Collected data entries:
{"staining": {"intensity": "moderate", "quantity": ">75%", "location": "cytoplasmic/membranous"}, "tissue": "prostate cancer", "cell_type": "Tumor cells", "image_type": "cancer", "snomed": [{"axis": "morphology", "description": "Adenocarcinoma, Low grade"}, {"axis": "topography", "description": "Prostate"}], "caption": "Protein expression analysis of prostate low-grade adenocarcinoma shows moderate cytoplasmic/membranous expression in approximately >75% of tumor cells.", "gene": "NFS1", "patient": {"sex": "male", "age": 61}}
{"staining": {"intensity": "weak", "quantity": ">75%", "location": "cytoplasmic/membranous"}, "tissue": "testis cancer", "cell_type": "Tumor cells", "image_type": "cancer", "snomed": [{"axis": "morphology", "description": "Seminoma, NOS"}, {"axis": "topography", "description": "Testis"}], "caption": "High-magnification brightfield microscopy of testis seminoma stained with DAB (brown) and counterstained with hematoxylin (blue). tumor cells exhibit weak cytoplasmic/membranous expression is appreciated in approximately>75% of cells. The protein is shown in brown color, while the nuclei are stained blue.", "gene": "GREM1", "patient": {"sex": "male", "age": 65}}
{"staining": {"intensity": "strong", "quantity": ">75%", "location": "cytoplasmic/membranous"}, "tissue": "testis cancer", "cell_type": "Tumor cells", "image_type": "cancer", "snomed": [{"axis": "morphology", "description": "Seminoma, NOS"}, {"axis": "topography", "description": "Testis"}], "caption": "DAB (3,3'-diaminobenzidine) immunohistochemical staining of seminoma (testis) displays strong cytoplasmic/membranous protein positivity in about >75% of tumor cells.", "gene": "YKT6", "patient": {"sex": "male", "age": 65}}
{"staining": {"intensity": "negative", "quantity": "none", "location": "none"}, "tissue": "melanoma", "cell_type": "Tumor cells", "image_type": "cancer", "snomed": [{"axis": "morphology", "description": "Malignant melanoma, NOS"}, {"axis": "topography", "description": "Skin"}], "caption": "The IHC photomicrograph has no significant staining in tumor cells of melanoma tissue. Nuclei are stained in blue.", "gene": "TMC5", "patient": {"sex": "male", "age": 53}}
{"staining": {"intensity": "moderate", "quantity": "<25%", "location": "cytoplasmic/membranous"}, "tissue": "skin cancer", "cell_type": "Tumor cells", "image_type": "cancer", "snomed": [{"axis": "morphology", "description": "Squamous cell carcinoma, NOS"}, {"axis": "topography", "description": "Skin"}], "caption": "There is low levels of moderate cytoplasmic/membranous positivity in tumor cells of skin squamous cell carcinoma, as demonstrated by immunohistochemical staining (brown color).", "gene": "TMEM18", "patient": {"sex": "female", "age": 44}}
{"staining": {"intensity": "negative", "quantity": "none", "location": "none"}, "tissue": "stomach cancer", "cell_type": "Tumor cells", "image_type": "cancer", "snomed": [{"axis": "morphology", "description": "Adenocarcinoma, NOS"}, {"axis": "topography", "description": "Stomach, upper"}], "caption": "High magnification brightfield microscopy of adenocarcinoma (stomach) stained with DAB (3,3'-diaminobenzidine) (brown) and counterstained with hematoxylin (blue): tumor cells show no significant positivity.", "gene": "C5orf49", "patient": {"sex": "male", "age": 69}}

▶ Task brief
Word for word, repeat the records above.

▶ Response below
{"staining": {"intensity": "moderate", "quantity": ">75%", "location": "cytoplasmic/membranous"}, "tissue": "prostate cancer", "cell_type": "Tumor cells", "image_type": "cancer", "snomed": [{"axis": "morphology", "description": "Adenocarcinoma, Low grade"}, {"axis": "topography", "description": "Prostate"}], "caption": "Protein expression analysis of prostate low-grade adenocarcinoma shows moderate cytoplasmic/membranous expression in approximately >75% of tumor cells.", "gene": "NFS1", "patient": {"sex": "male", "age": 61}}
{"staining": {"intensity": "weak", "quantity": ">75%", "location": "cytoplasmic/membranous"}, "tissue": "testis cancer", "cell_type": "Tumor cells", "image_type": "cancer", "snomed": [{"axis": "morphology", "description": "Seminoma, NOS"}, {"axis": "topography", "description": "Testis"}], "caption": "High-magnification brightfield microscopy of testis seminoma stained with DAB (brown) and counterstained with hematoxylin (blue). tumor cells exhibit weak cytoplasmic/membranous expression is appreciated in approximately>75% of cells. The protein is shown in brown color, while the nuclei are stained blue.", "gene": "GREM1", "patient": {"sex": "male", "age": 65}}
{"staining": {"intensity": "strong", "quantity": ">75%", "location": "cytoplasmic/membranous"}, "tissue": "testis cancer", "cell_type": "Tumor cells", "image_type": "cancer", "snomed": [{"axis": "morphology", "description": "Seminoma, NOS"}, {"axis": "topography", "description": "Testis"}], "caption": "DAB (3,3'-diaminobenzidine) immunohistochemical staining of seminoma (testis) displays strong cytoplasmic/membranous protein positivity in about >75% of tumor cells.", "gene": "YKT6", "patient": {"sex": "male", "age": 65}}
{"staining": {"intensity": "negative", "quantity": "none", "location": "none"}, "tissue": "melanoma", "cell_type": "Tumor cells", "image_type": "cancer", "snomed": [{"axis": "morphology", "description": "Malignant melanoma, NOS"}, {"axis": "topography", "description": "Skin"}], "caption": "The IHC photomicrograph has no significant staining in tumor cells of melanoma tissue. Nuclei are stained in blue.", "gene": "TMC5", "patient": {"sex": "male", "age": 53}}
{"staining": {"intensity": "moderate", "quantity": "<25%", "location": "cytoplasmic/membranous"}, "tissue": "skin cancer", "cell_type": "Tumor cells", "image_type": "cancer", "snomed": [{"axis": "morphology", "description": "Squamous cell carcinoma, NOS"}, {"axis": "topography", "description": "Skin"}], "caption": "There is low levels of moderate cytoplasmic/membranous positivity in tumor cells of skin squamous cell carcinoma, as demonstrated by immunohistochemical staining (brown color).", "gene": "TMEM18", "patient": {"sex": "female", "age": 44}}
{"staining": {"intensity": "negative", "quantity": "none", "location": "none"}, "tissue": "stomach cancer", "cell_type": "Tumor cells", "image_type": "cancer", "snomed": [{"axis": "morphology", "description": "Adenocarcinoma, NOS"}, {"axis": "topography", "description": "Stomach, upper"}], "caption": "High magnification brightfield microscopy of adenocarcinoma (stomach) stained with DAB (3,3'-diaminobenzidine) (brown) and counterstained with hematoxylin (blue): tumor cells show no significant positivity.", "gene": "C5orf49", "patient": {"sex": "male", "age": 69}}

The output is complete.